Längst wird der Nachwuchs aber nicht mehr nur von chronisch Bekloppten drangsaliert, die ihre Kollateralbekinderung als ideologisch korrektes Accessoire am Gängelband neben sich tippeln lassen wie einen Modehund. Die wahren Stammhalternazis geben sich wie blöde die Sporen, ihren Söhnen und Töchtern vom ersten Augenblick an das Leben so gründlich zu versauen, dass es kein Zurück mehr gibt. Sie wählen die Tunnelvision der Hölle und optimieren die Folgegeneration zu Tode.

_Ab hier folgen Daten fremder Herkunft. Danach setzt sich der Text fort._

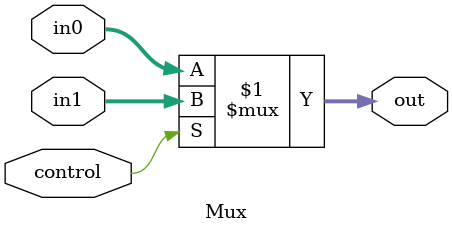
<source format=v>
`timescale 1ns / 1ps
module Mux(control,in1,in0,out);
    parameter EM = 31;
	input control;
    input [EM:0] in1;
    input [EM:0] in0;
    output [EM:0] out;
    assign out = control ? in1 : in0;

endmodule

</source>
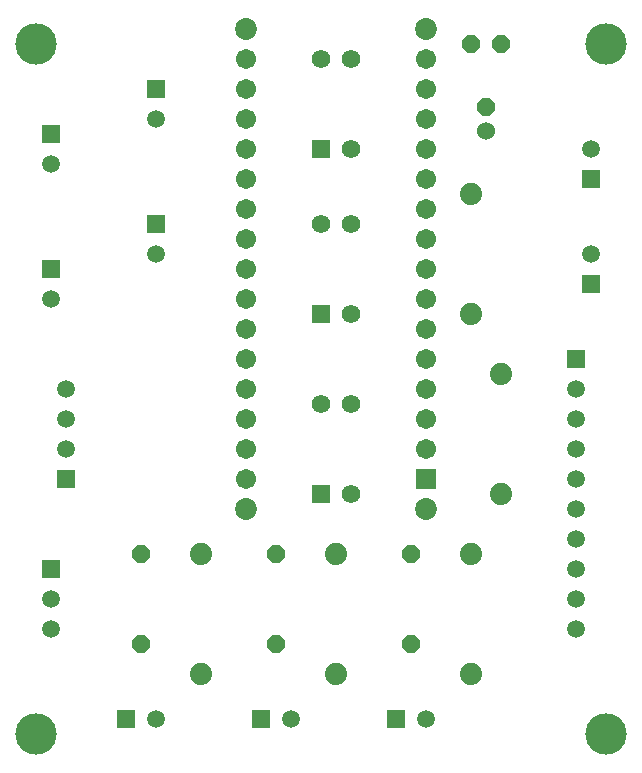
<source format=gbr>
G04 EAGLE Gerber RS-274X export*
G75*
%MOMM*%
%FSLAX34Y34*%
%LPD*%
%INSoldermask Top*%
%IPPOS*%
%AMOC8*
5,1,8,0,0,1.08239X$1,22.5*%
G01*
%ADD10C,3.504691*%
%ADD11C,3.502659*%
%ADD12P,1.649562X8X112.500000*%
%ADD13C,1.524000*%
%ADD14P,1.649562X8X22.500000*%
%ADD15C,1.879600*%
%ADD16R,1.711200X1.711200*%
%ADD17C,1.711200*%
%ADD18C,1.854200*%
%ADD19R,1.511200X1.511200*%
%ADD20C,1.511200*%
%ADD21R,1.561200X1.561200*%
%ADD22C,1.561200*%


D10*
X317500Y660400D03*
X317500Y76200D03*
D11*
X800100Y660400D03*
D10*
X800100Y76200D03*
D12*
X698500Y607060D03*
D13*
X698500Y586740D03*
D14*
X685800Y660400D03*
X711200Y660400D03*
D15*
X685800Y533400D03*
X685800Y431800D03*
X711200Y381000D03*
X711200Y279400D03*
D16*
X647700Y292100D03*
D17*
X647700Y317500D03*
X647700Y342900D03*
X647700Y368300D03*
X647700Y393700D03*
X647700Y419100D03*
X647700Y444500D03*
X647700Y469900D03*
X647700Y495300D03*
X647700Y520700D03*
X647700Y546100D03*
X647700Y571500D03*
X495300Y292100D03*
X495300Y317500D03*
X495300Y342900D03*
X495300Y368300D03*
X495300Y393700D03*
X495300Y419100D03*
X495300Y469900D03*
X495300Y495300D03*
X495300Y546100D03*
X495300Y571500D03*
X495300Y520700D03*
X495300Y444500D03*
X647700Y596900D03*
X647700Y622300D03*
X647700Y647700D03*
X495300Y596900D03*
X495300Y622300D03*
X495300Y647700D03*
D18*
X647700Y673100D03*
X495300Y673100D03*
X495300Y266700D03*
X647700Y266700D03*
D19*
X787400Y546100D03*
D20*
X787400Y571500D03*
D19*
X622300Y88900D03*
D20*
X647700Y88900D03*
D19*
X508000Y88900D03*
D20*
X533400Y88900D03*
D19*
X774700Y393700D03*
D20*
X774700Y368300D03*
X774700Y342900D03*
X774700Y317500D03*
X774700Y292100D03*
X774700Y266700D03*
X774700Y241300D03*
X774700Y215900D03*
X774700Y190500D03*
X774700Y165100D03*
D19*
X787400Y457200D03*
D20*
X787400Y482600D03*
D19*
X330200Y469900D03*
D20*
X330200Y444500D03*
D21*
X558800Y431800D03*
D22*
X584200Y431800D03*
X584200Y508000D03*
X558800Y508000D03*
D21*
X558800Y279400D03*
D22*
X584200Y279400D03*
X584200Y355600D03*
X558800Y355600D03*
D19*
X342900Y292100D03*
D20*
X342900Y317500D03*
X342900Y342900D03*
X342900Y368300D03*
D12*
X635000Y152400D03*
X635000Y228600D03*
X520700Y152400D03*
X520700Y228600D03*
D15*
X685800Y228600D03*
X685800Y127000D03*
X571500Y228600D03*
X571500Y127000D03*
D19*
X419100Y508000D03*
D20*
X419100Y482600D03*
D19*
X419100Y622300D03*
D20*
X419100Y596900D03*
D19*
X330200Y215900D03*
D20*
X330200Y190500D03*
X330200Y165100D03*
D21*
X558800Y571500D03*
D22*
X584200Y571500D03*
X584200Y647700D03*
X558800Y647700D03*
D12*
X406400Y152400D03*
X406400Y228600D03*
D15*
X457200Y228600D03*
X457200Y127000D03*
D19*
X393700Y88900D03*
D20*
X419100Y88900D03*
D19*
X330200Y584200D03*
D20*
X330200Y558800D03*
M02*

</source>
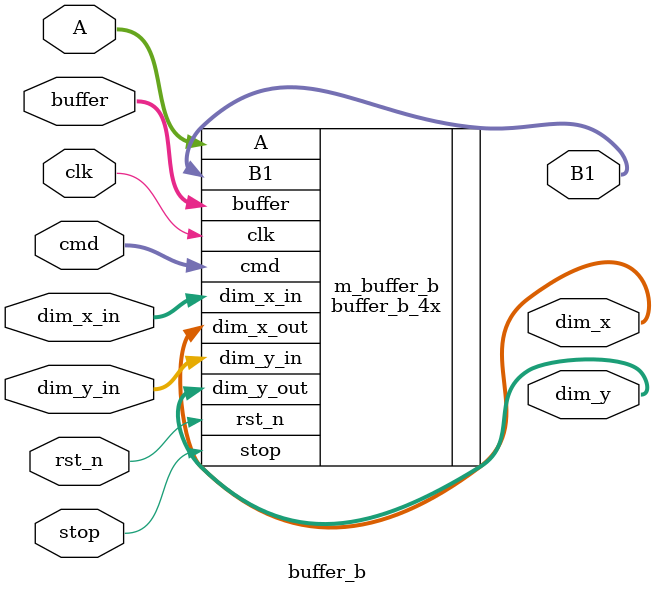
<source format=v>

module buffer_b #(parameter VAR_SIZE = 8, parameter MMU_SIZE = 10)
(
  output wire signed [(VAR_SIZE*MMU_SIZE-1):0] B1,
  input wire signed [(VAR_SIZE-1):0] A,
  input wire clk,
  input wire rst_n,
  input wire stop,
  input wire [1:0] cmd,
  input wire [4:0] buffer,
  input wire [7:0] dim_x_in,
  input wire [7:0] dim_y_in,
  output wire [7:0] dim_x,
  output wire [7:0] dim_y
  );
  
  buffer_b_4x #(.VAR_SIZE(VAR_SIZE), .MMU_SIZE(MMU_SIZE)) m_buffer_b
  (
    .B1(B1),
    .A(A),
    .clk(clk),
    .rst_n(rst_n),
    .stop(stop),
    .cmd(cmd),
    .buffer(buffer),
    .dim_x_in(dim_x_in),
    .dim_y_in(dim_y_in),
    .dim_x_out(dim_x),
    .dim_y_out(dim_y)
    );
  
endmodule

</source>
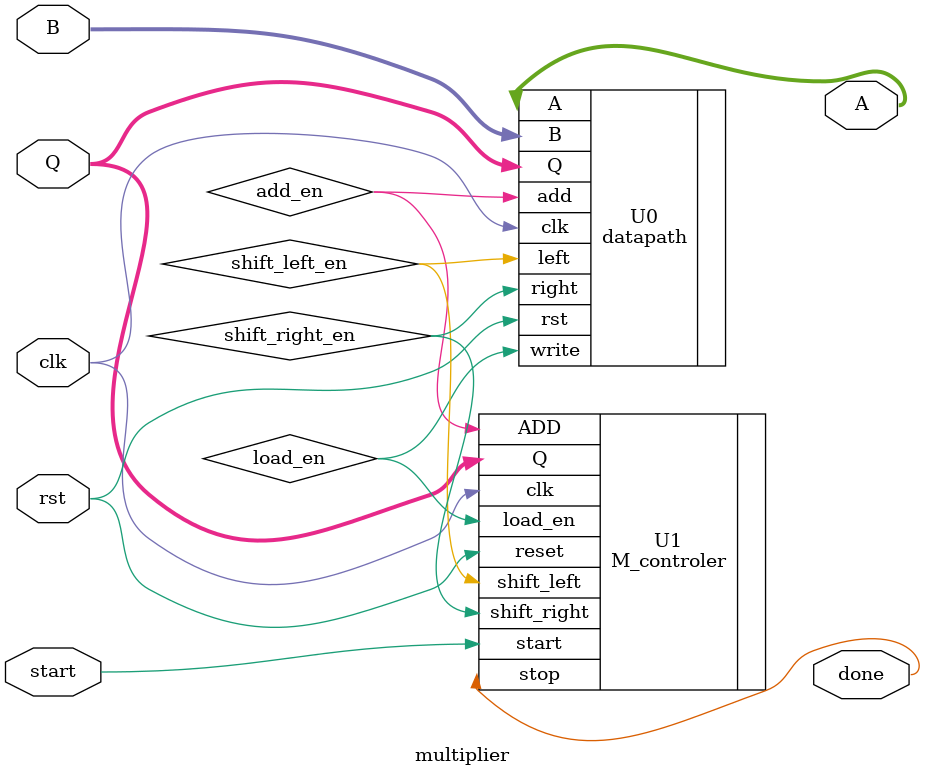
<source format=v>
`timescale 1ns / 1ps

module multiplier#(
    parameter N = 4
    )(
    input wire clk, rst, start,
    input wire [N-1:0] B,
    input wire [N-1:0] Q,
    output [7:0] A,
    output done
    );
    wire shift_left_en, shift_right_en, add_en,load_en;
    
    datapath #(
                .N(N)
                )U0(  
                .clk(clk), .rst(rst), .B(B), .Q(Q), .A(A), 
                .left(shift_left_en), .right(shift_right_en),
                .add(add_en), .write(load_en)
                );
   M_controler U1(.clk(clk),.reset(rst), .start(start),
                  .Q(Q),.load_en(load_en),.ADD(add_en),.shift_left(shift_left_en),.shift_right(shift_right_en),.stop(done) );
    
endmodule


</source>
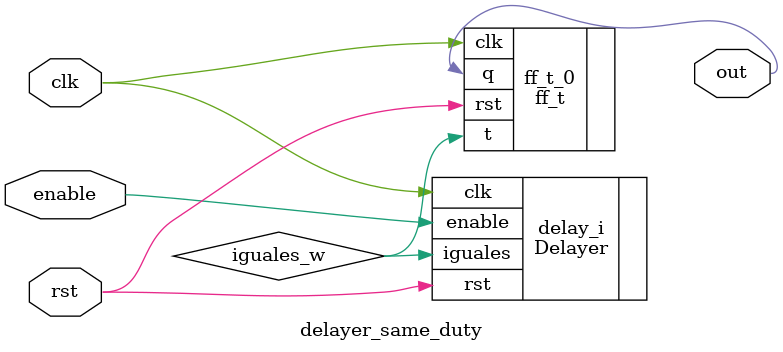
<source format=v>
`timescale 1ns / 1ps


module delayer_same_duty # (parameter width = 27, parameter YY = 100000000)(
    input clk,
    input rst,
    input enable,
    output out
    );
    
    wire iguales_w;
    Delayer # ( .width(width), .YY(YY) ) delay_i ( .clk(clk), .rst(rst), .enable(enable), .iguales(iguales_w) );
    
    ff_t ff_t_0( .clk(clk),.rst(rst),.t(iguales_w),.q(out));
    
     
endmodule

</source>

Das Inferno ist nicht die autoritäre Erziehung. Es ist ein von Foucault entwickeltes Zwangssystem der omnipräsenten, klebrigen Liebe, die mit stumpfen Nadeln unter die Haut gegraben wird. Die helikopternden Elterntiere kriechen mit jedem guten Ratschlag zur absolut passenden Zeit aus der Brotdose mit der ökologisch korrekten Dinkelstulle plus Biosalatblatt, die sich der Vierzehnjährige im Schmollwinkel reinpfeifen muss, während die mental noch nicht verrümpelten Klassenkameraden das Ende ihrer Pubertät bereits zur Kenntnis genommen haben. Der mit einem unsichtbaren Ganzkörperfahrradhelm gegen die böse Realität ausgestattete Schnösel (er kann nichts dafür, ist aber trotzdem einer) bleibt ein emotionaler Nichtschwimmer, das ist eine Seite der Medaille.

Auf der anderen Seite steht der Narzissmus, der den Teilzeitgescheiterten die schärfste Waffe in die Hand gibt, Liebesentzug, mit dem sich jedes intakte Kind in eine von Lemuren getriebene Kreatur verwandeln lässt. Die für eine Zukunft mit erhöhter Weltuntergangsgefahr getrimmten Nesthäkchen tun das alles nur, um die Zuneigung ihrer Erzeuger zu sichern, die ansonsten in das umschlüge, was die eigentliche Haltung ihnen gegenüber ist: blanke Ignoranz, aus der die Verwahrlosung spricht, die sie der folgenden Schicht im Gemenge der Generationen gerne aufdrücken würden. So peitschen sie ihre Experimentierembryonen mit Lust in die Mühle, die die Funktionstüchtigen durchlässt, damit sie sich ein Leben lang aufreiben können, um eine Gesellschaft zu stützen, die sie vergiftet. Sie taumeln von einem Double Bind ins nächste, wenn die Eltern sie zum Konzertgeiger gedrillt um die Welt jagen, ihnen aber aus lauter Fürsorge nicht erlauben, sich selbst die Schnürsenkel zu binden. Diese Hölle hat keinen Notausgang.

Immerhin gibt es eine legitime Art der Rache, wie sie vor einem Jahrhundert oder zwei noch nicht möglich war. Die effizienzverseuchten Bambini wählen in naher Zukunft das Pflegeheim aus, wo ihre Eltern den Löffel abgeben werden. Da sind sie, die Arschlochmonster. Viel Spaß noch.